Not only did he go on to college, he was awarded a Gates Millennium Scholarship at the University of Texas, El Paso.

Years later, he continues to wonder why Latinos and other students of color are underrepresented in engineering. And through his research, he and others have found something that has come to be called the pobrecito syndrome, a form of misplaced sympathy and low expectations for students of color and a belief that they have particular “needs” or "deficits" that should be “fixed” in order for them to be successful in engineering and other STEM (Science, Technology, Engineering and Mathematics) fields.  

At a meeting on Oct. 15 of the Engineering Exchange for Social Justice (ExSJ) in the Shiley-Marcos School of Engineering, Mejia talked about his research to end the syndrome and promote greater success among these students.

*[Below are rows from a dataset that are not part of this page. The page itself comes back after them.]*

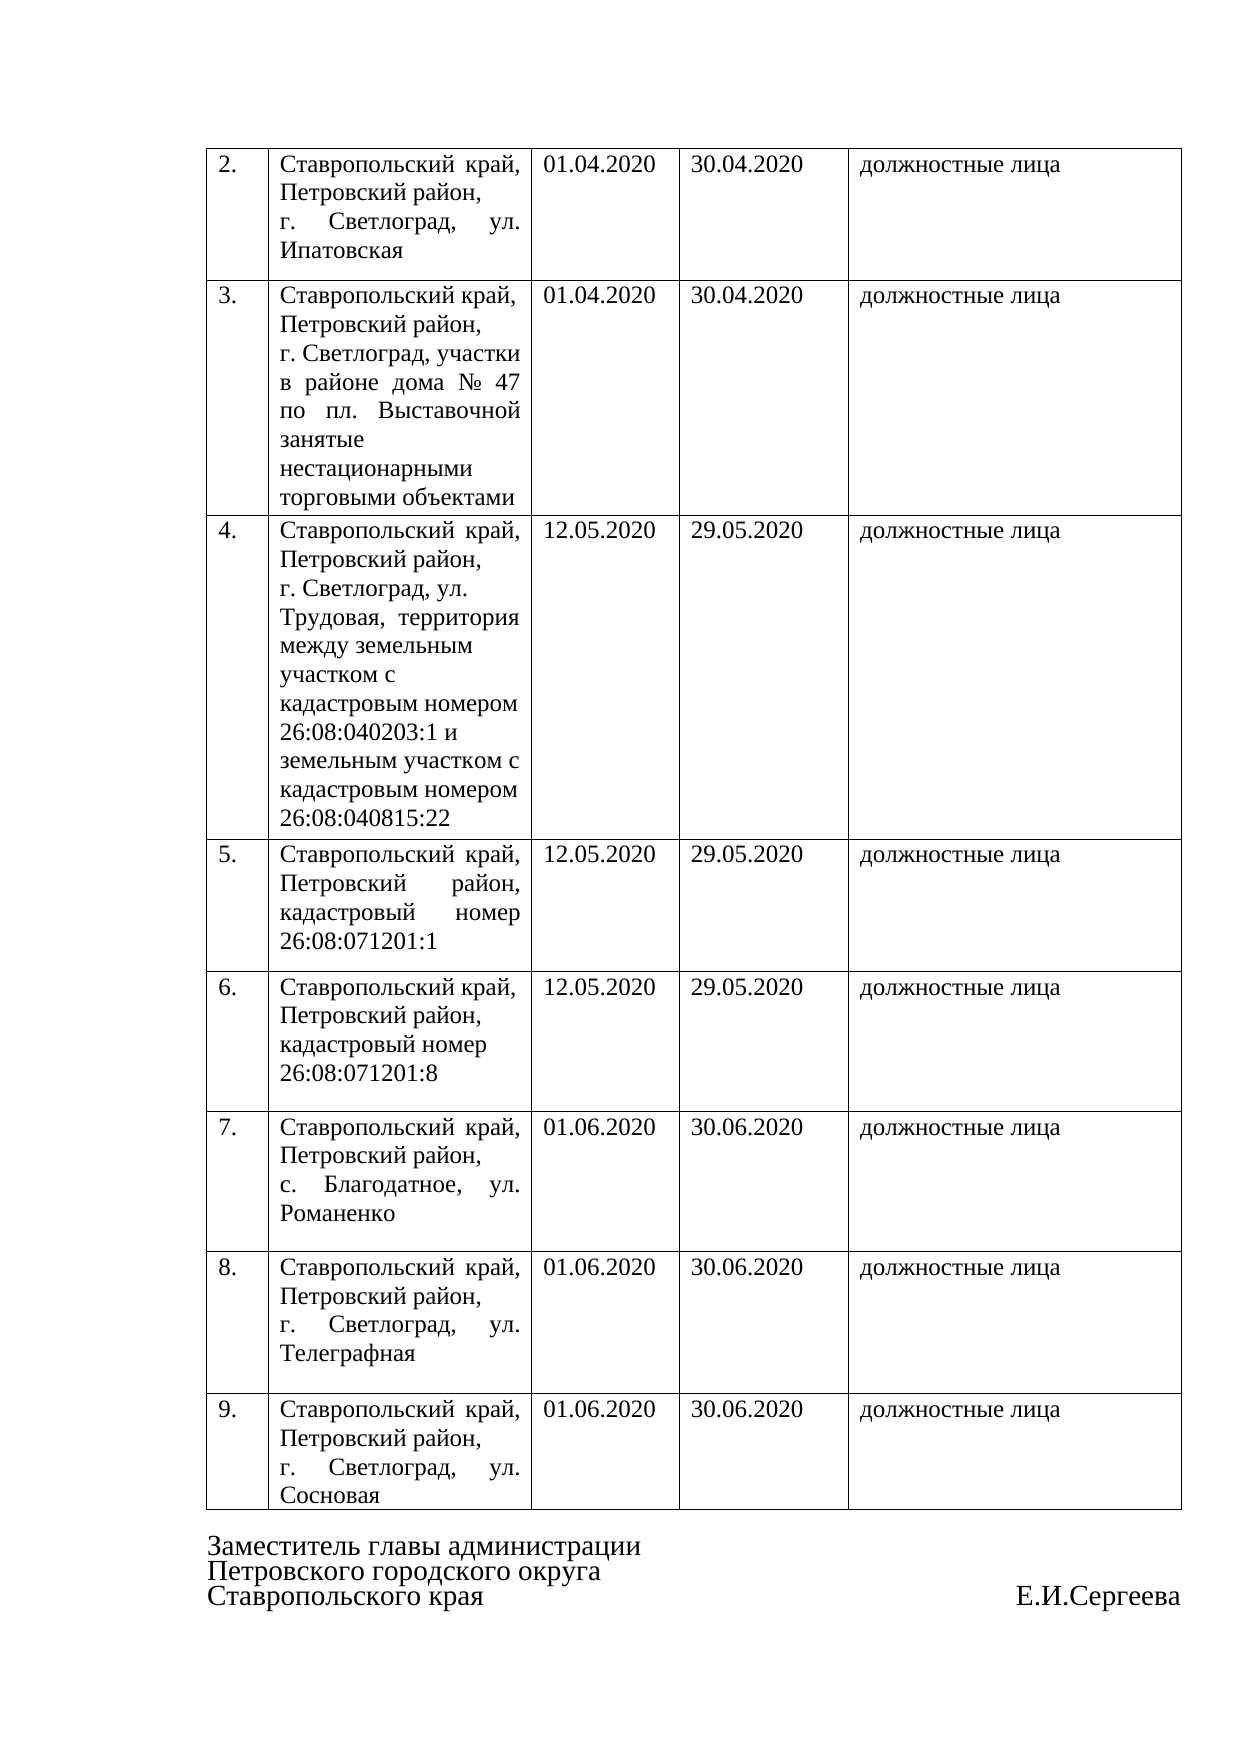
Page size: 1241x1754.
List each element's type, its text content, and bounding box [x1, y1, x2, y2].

table_cell 29.05.2020 [680, 972, 848, 1111]
table_cell должностные лица [849, 149, 1181, 279]
table_cell должностные лица [849, 972, 1181, 1111]
table_cell Ставропольский край, Петровский район, г. Светлоград, ул. Телеграфная [269, 1252, 531, 1393]
table_cell Ставропольский край, Петровский район, кадастровый номер 26:08:071201:1 [269, 840, 531, 971]
table_cell Ставропольский край, Петровский район, кадастровый номер 26:08:071201:8 [269, 972, 531, 1111]
table_cell 01.04.2020 [532, 149, 679, 279]
table_cell 7. [207, 1112, 268, 1251]
table_cell 30.06.2020 [680, 1394, 848, 1509]
text Петровского городского округа [207, 1560, 1181, 1585]
table_cell должностные лица [849, 281, 1181, 514]
table_cell 12.05.2020 [532, 840, 679, 971]
table_cell должностные лица [849, 840, 1181, 971]
table_cell Ставропольский край, Петровский район, с. Благодатное, ул. Романенко [269, 1112, 531, 1251]
table_cell Ставропольский край, Петровский район, г. Светлоград, ул. Сосновая [269, 1394, 531, 1509]
table_cell 29.05.2020 [680, 840, 848, 971]
table_cell 8. [207, 1252, 268, 1393]
text Ставропольского края Е.И.Сергеева [207, 1585, 1181, 1610]
table_cell 30.04.2020 [680, 281, 848, 514]
table_cell Ставропольский край, Петровский район, г. Светлоград, ул. Трудовая, территория между земельным участком с кадастровым номером 26:08:040203:1 и земельным участком с кадастровым номером 26:08:040815:22 [269, 516, 531, 838]
table_cell 01.06.2020 [532, 1252, 679, 1393]
table_cell 01.06.2020 [532, 1112, 679, 1251]
table_cell 3. [207, 281, 268, 514]
table_cell 01.04.2020 [532, 281, 679, 514]
table_cell 12.05.2020 [532, 972, 679, 1111]
table_cell 5. [207, 840, 268, 971]
table_cell 29.05.2020 [680, 516, 848, 838]
table_cell должностные лица [849, 1394, 1181, 1509]
table_cell 30.06.2020 [680, 1252, 848, 1393]
table_cell должностные лица [849, 1252, 1181, 1393]
table_cell 12.05.2020 [532, 516, 679, 838]
table_cell 9. [207, 1394, 268, 1509]
table_cell Ставропольский край, Петровский район, г. Светлоград, ул. Ипатовская [269, 149, 531, 279]
table_cell 30.04.2020 [680, 149, 848, 279]
table_cell должностные лица [849, 1112, 1181, 1251]
table_cell 4. [207, 516, 268, 838]
text Заместитель главы администрации [207, 1535, 1181, 1560]
table_cell 6. [207, 972, 268, 1111]
table_cell Ставропольский край, Петровский район, г. Светлоград, участки в районе дома № 47 по пл. Выставочной занятые нестационарными торговыми объектами [269, 281, 531, 514]
table_cell 30.06.2020 [680, 1112, 848, 1251]
table_cell 01.06.2020 [532, 1394, 679, 1509]
table_cell должностные лица [849, 516, 1181, 838]
table_cell 2. [207, 149, 268, 279]
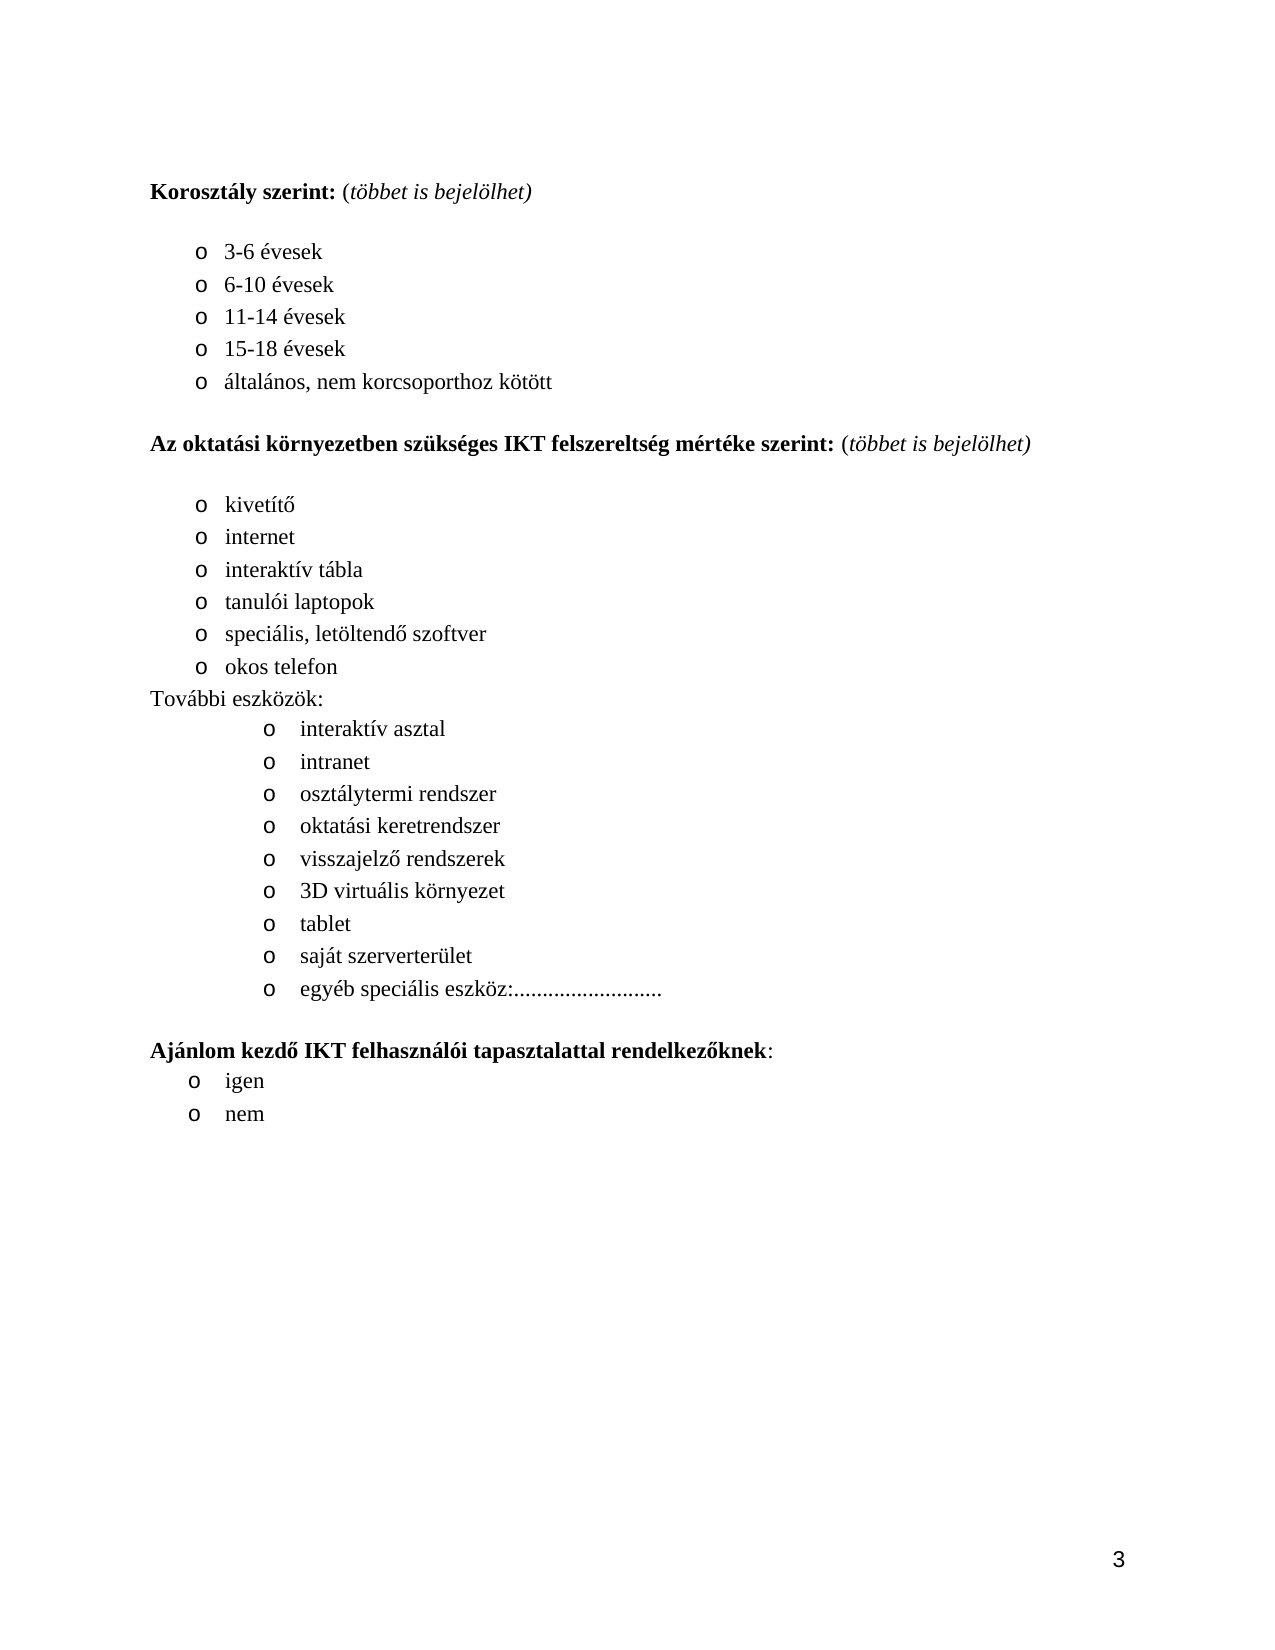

One answer is recognizing that the history and successes of Latinos and other cultures are not recognized in the curriculum or text books. For example, the water collection systems in Machu Picchu in Peru existed before the Spaniards came to the Americas. Students need to see this type of knowledge “reflected in the classroom,” he said.

Mejia, who has been awarded the CAREER grant from the National Science Foundation to promote Latinx success in engineering, has been working on a project with an under-resourced San Diego middle school.

“We found out that it is possible to elicit funds of knowledge and that the teachers were really good at doing this,” he said. “They shared experiences with the students” to create trust so that they were not detached or distanced from the students’ cultural experiences and communities.

Many of the students, for example, were using the Metropolitan Transit System to attend school, so teachers integrated questions of time and money in choosing the routes to take into the mathematics curriculum.

Through projects like this, “students are able to conceptualize engineering in their own terms and say ‘I do belong in engineering,’” he said.

At the meeting, the ExSJ also presented awards for those students and faculty who have become leaders in creating systemic change. 

Student scholars included Arrion Archie, who is working on the HBN (How Bout Now) app to empower Black and marginalized voices; Devin Devlin, who was recognized as the USD chapter president of the National Society of Black Engineers; Jacqueline Puga and Adaly Solis, the current and past presidents, respectively, of the USD chapter of the Society of Hispanic Professional Engineers and Rachel Valdez who is promoting STEM education for students of color.   

Dr. Perla Myers was recognized as a faculty scholar for her work in the STEAM Summer Academy serving diverse communities. Dr. Truc Ngo was recognized as a faculty scholar for a plastics recycling and repurposing and other projects to improve the health and lives of people in developing countries.